Coronary Artery Disease Associated Transcription Factor TCF21 Regulates Smooth Muscle Precursor Cells That Contribute to the Fibrous Cap

Recent genome wide association studies have identified a number of genes that contribute to the risk for coronary heart disease. One such gene, TCF21, encodes a basic-helix-loop-helix transcription factor believed to serve a critical role in the development of epicardial progenitor cells that give rise to coronary artery smooth muscle cells (SMC) and cardiac fibroblasts. Using reporter gene and immunolocalization studies with mouse and human tissues we have found that vascular TCF21 expression in the adult is restricted primarily to adventitial cells associated with coronary arteries and also medial SMC in the proximal aorta of mouse.
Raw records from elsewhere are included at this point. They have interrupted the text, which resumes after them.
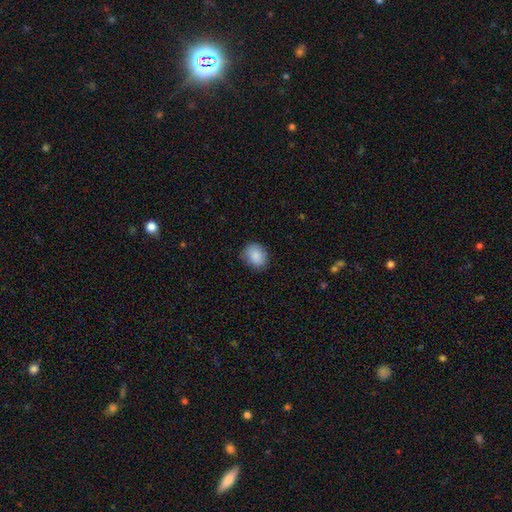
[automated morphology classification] smooth 88%, star or artifact 7%, featured or disk 4%. Down the decision tree: how rounded — in between (55%); merging — none (82%).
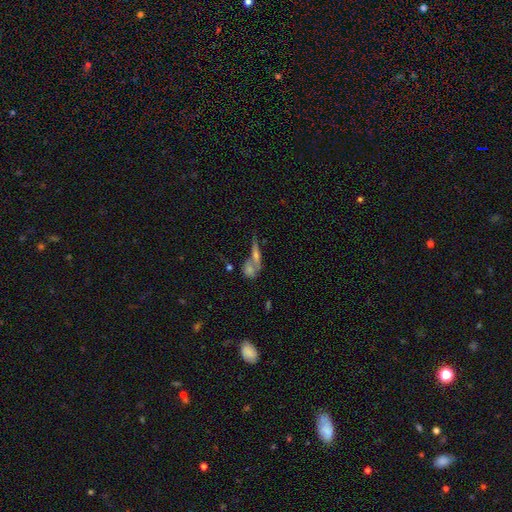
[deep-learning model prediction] featured or disk 45%, smooth 38%, star or artifact 17%. Down the decision tree: merging — merger (46%).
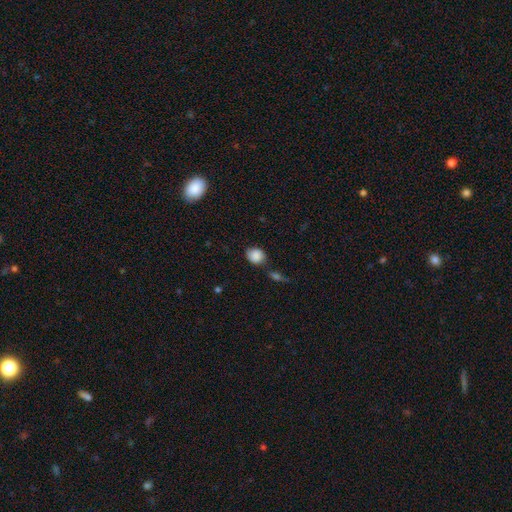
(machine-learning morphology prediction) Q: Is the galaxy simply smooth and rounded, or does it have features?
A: smooth — 86%.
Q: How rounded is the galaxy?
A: round — 68%.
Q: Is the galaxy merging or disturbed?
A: none — 70%.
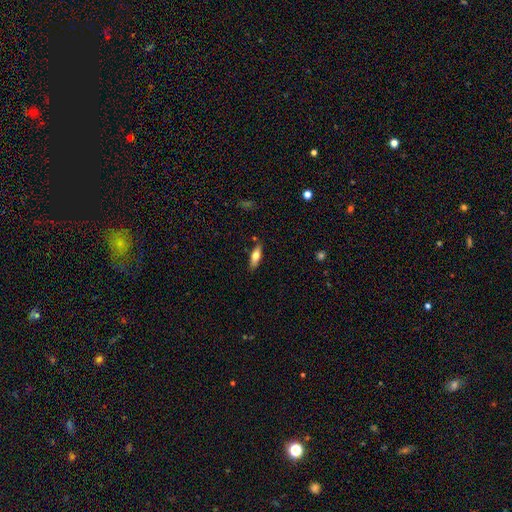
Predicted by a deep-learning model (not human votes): smooth 69%, featured or disk 25%, star or artifact 6%. Down the decision tree: how rounded — in between (64%); merging — none (83%).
Genome wide RNA-Seq studies in human coronary artery SMC (HCASMC) with siRNA knockdown found a number of putative TCF21 downstream pathways identified by enrichment of terms related to CAD, including vascular disease, disorder of artery, and occlusion of artery, as well as disease-related cellular functions including cellular movement and cellular growth and proliferation. In vitro studies in HCASMC demonstrated that TCF21 expression promotes proliferation and migration and inhibits SMC lineage marker expression. Detailed in situ expression studies with reporter gene and lineage tracing revealed that vascular wall cells expressing Tcf21 before disease initiation migrate into vascular lesions of ApoE(-/-) and Ldlr(-/-) mice. While Tcf21 lineage traced cells are distributed throughout the early lesions, in mature lesions they contribute to the formation of a subcapsular layer of cells, and others become associated with the fibrous cap. The lineage traced fibrous cap cells activate expression of SMC markers and growth factor receptor genes. Taken together, these data suggest that TCF21 may have a role regulating the differentiation state of SMC precursor cells that migrate into vascular lesions and contribute to the fibrous cap and more broadly, in view of the association of this gene with human CAD, provide evidence that these processes may be a mechanism for CAD risk attributable to the vascular wall.